The identifier for the new section.

additionalMetadata MetadataCollection

Metadata to associate with the imported section.

cancellationToken CancellationToken

Optional cancellation token.

Returns

DataSource

The DataSource containing the imported text.

ImportText(IList<string>, TextChunking, string, IList<string>, IList<MetadataCollection>, CancellationToken)

Imports an array of text strings into a DataSource, creating a new section for each text string.

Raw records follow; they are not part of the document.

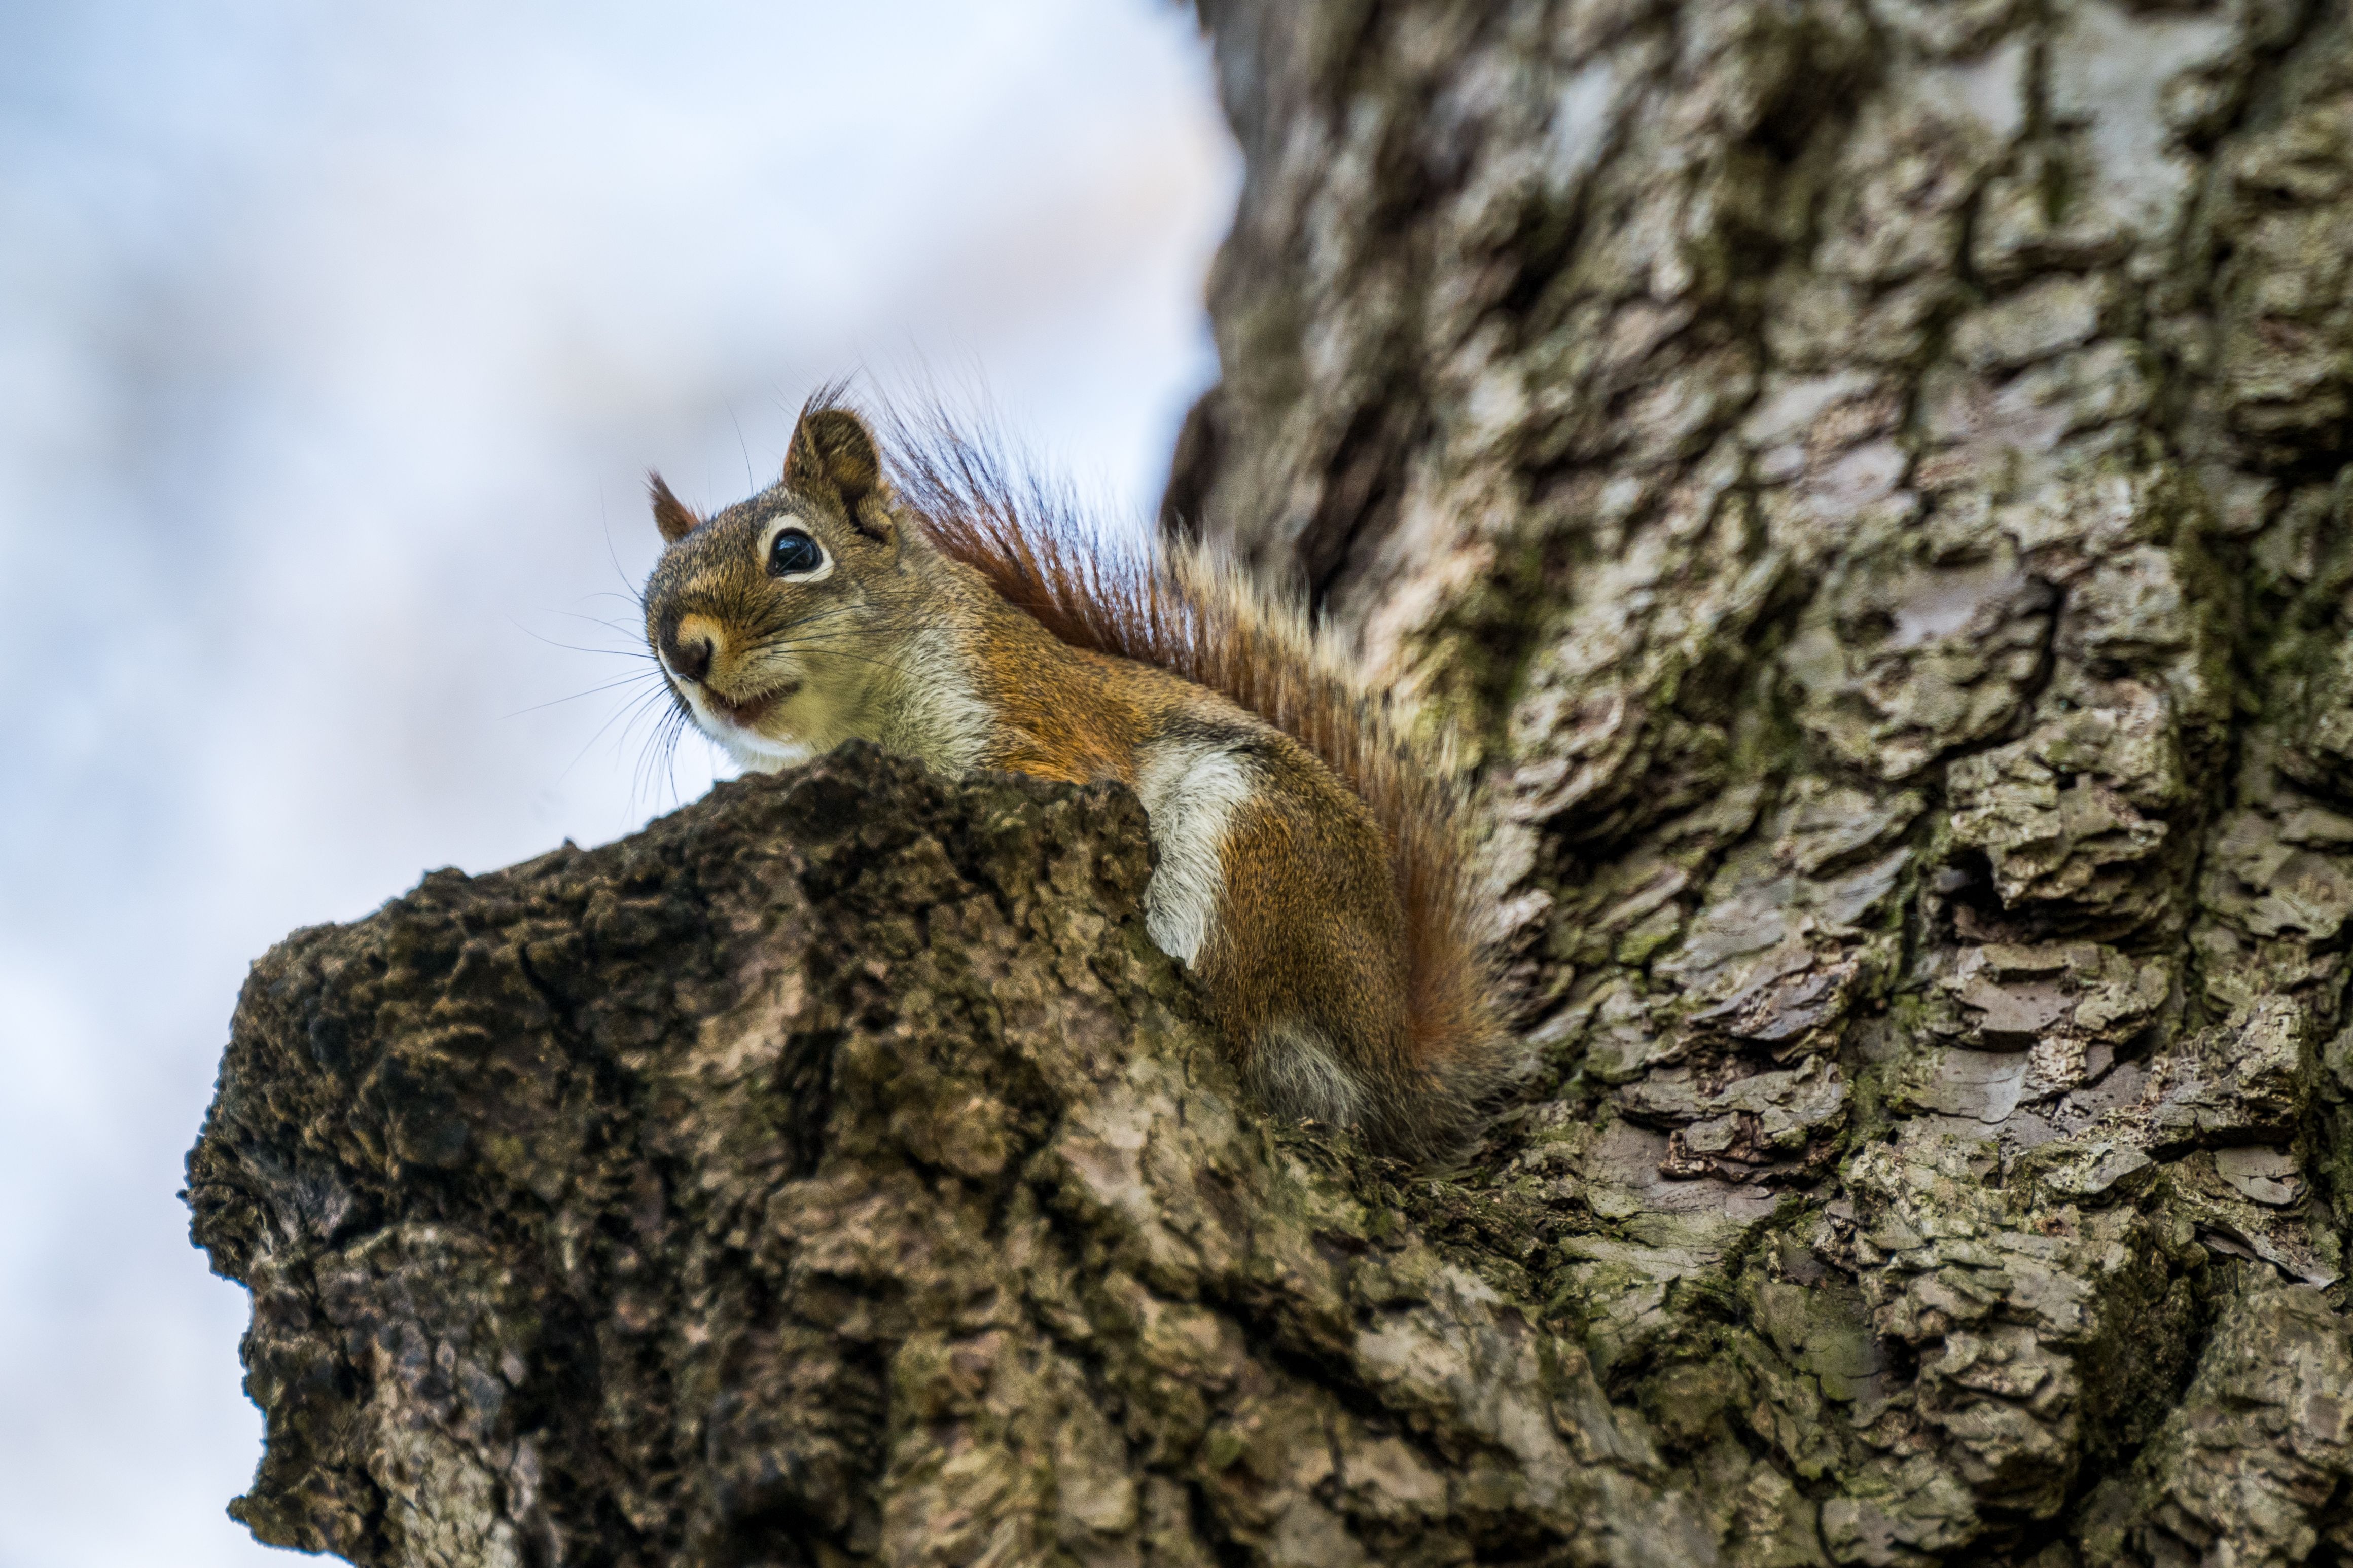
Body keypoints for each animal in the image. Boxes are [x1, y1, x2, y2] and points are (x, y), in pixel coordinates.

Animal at [639, 394, 1512, 1161]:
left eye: (795, 552)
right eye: (649, 602)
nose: (685, 652)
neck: (854, 724)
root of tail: (1392, 1045)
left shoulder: (1031, 720)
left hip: (1255, 846)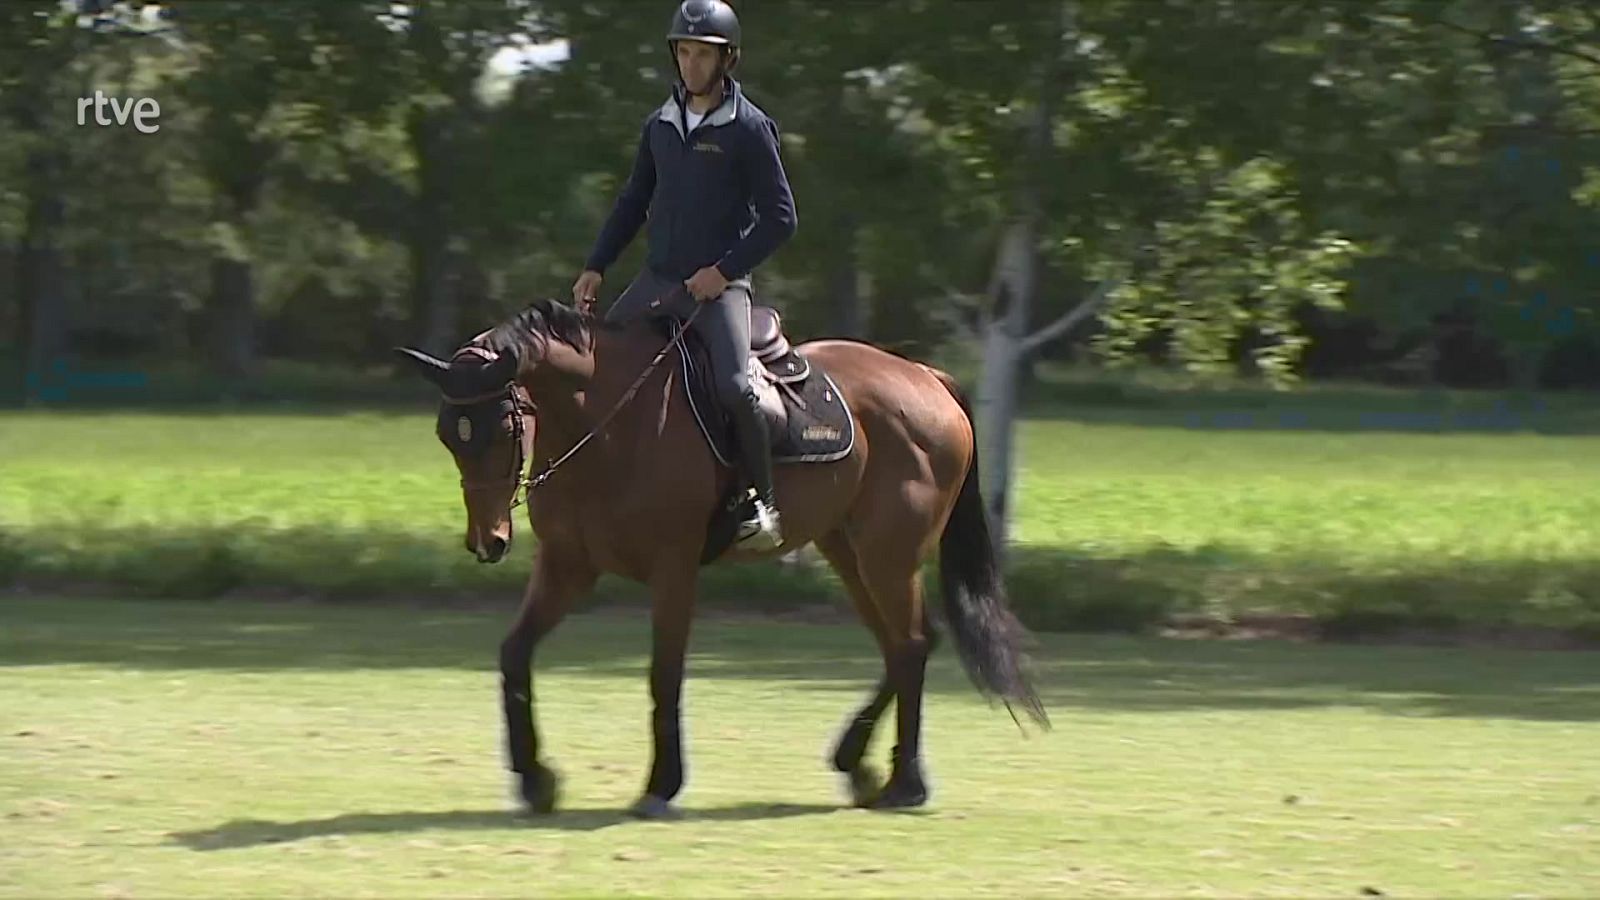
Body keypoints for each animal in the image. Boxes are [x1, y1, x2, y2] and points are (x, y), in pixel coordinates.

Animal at [395, 295, 1048, 820]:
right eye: (448, 434)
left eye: (503, 426)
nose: (488, 541)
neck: (608, 421)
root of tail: (925, 376)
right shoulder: (568, 566)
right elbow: (515, 654)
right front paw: (535, 779)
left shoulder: (673, 568)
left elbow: (664, 674)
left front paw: (660, 787)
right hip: (848, 552)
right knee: (903, 645)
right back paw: (858, 764)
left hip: (887, 556)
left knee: (910, 646)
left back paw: (905, 783)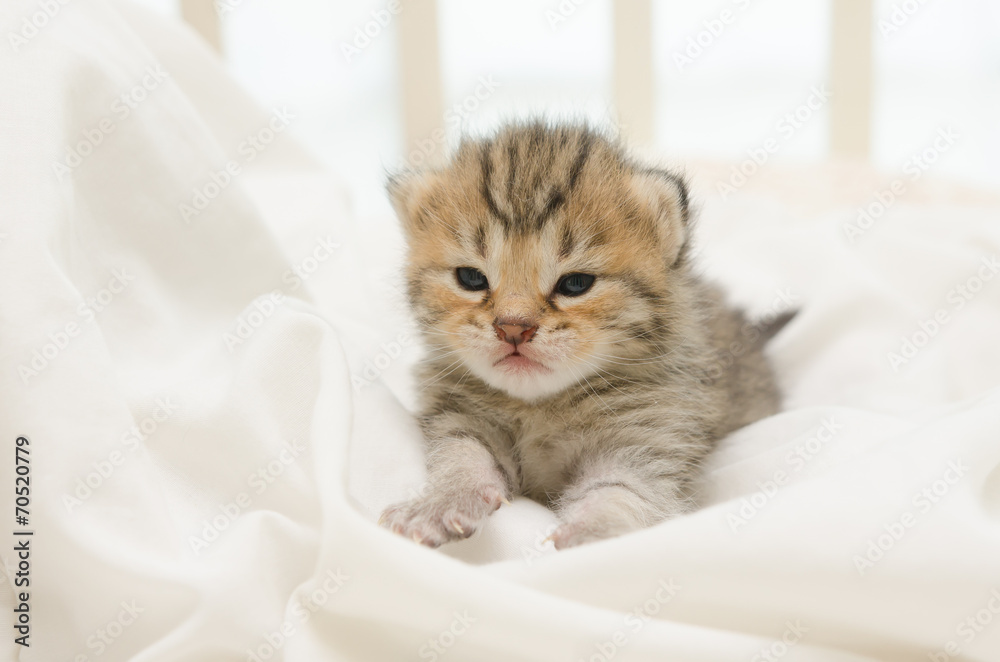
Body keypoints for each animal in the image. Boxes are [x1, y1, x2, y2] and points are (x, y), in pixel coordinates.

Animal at [376, 122, 788, 552]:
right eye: (471, 278)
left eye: (575, 284)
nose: (513, 327)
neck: (540, 406)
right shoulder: (458, 415)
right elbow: (461, 457)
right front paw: (438, 504)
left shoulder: (646, 440)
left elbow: (620, 493)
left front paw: (591, 537)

public DataSource ImportText(IList<string> data, TextChunking textChunking, string dataSourceIdentifier, IList<string> sectionIdentifiers, IList<MetadataCollection> metadataCollections = null, CancellationToken cancellationToken = default)

Parameters

data IList<string>

A list of text strings to import, each representing a page.

textChunking TextChunking

Specifies how to split each text into chunks.

dataSourceIdentifier string

The unique identifier for the target DataSource. If the data source exists, new sections are added; otherwise, a new one is created.

sectionIdentifiers IList<string>

A list of unique identifiers for the new sections. The number of identifiers must match the number of text strings.

metadataCollections IList<MetadataCollection>

An optional list of metadata collections to associate with each imported section.

cancellationToken CancellationToken

Optional cancellation token.

Returns

DataSource

The updated or newly created DataSource with the imported text pages.

Examples

// Example: Import an array of text pages.
LM embeddingModel = LM.LoadFromModelID("nomic-embed-text");
RagEngine ragEngine = new RagEngine(embeddingModel);
var pages = new List<string>
{
    "Page 1: Introduction to RAG systems.",
    "Page 2: Advanced RAG techniques."
};
var sectionIds = new List<string> { "chapter1", "chapter2" };
DataSource ds = ragEngine.ImportText(
    data: pages,
    textChunking: new TextChunking() { MaxChunkSize = 300 },
    dataSourceIdentifier: "ragBook",
    sectionIdentifiers: sectionIds
);
Console.WriteLine($"Imported {pages.Count} pages into DataSource: {ds.Identifier}");

Exceptions

ArgumentNullException

Thrown if data or dataSourceIdentifier is null or empty.

ArgumentOutOfRangeException

Thrown if the count of sectionIdentifiers does not match the number of text strings.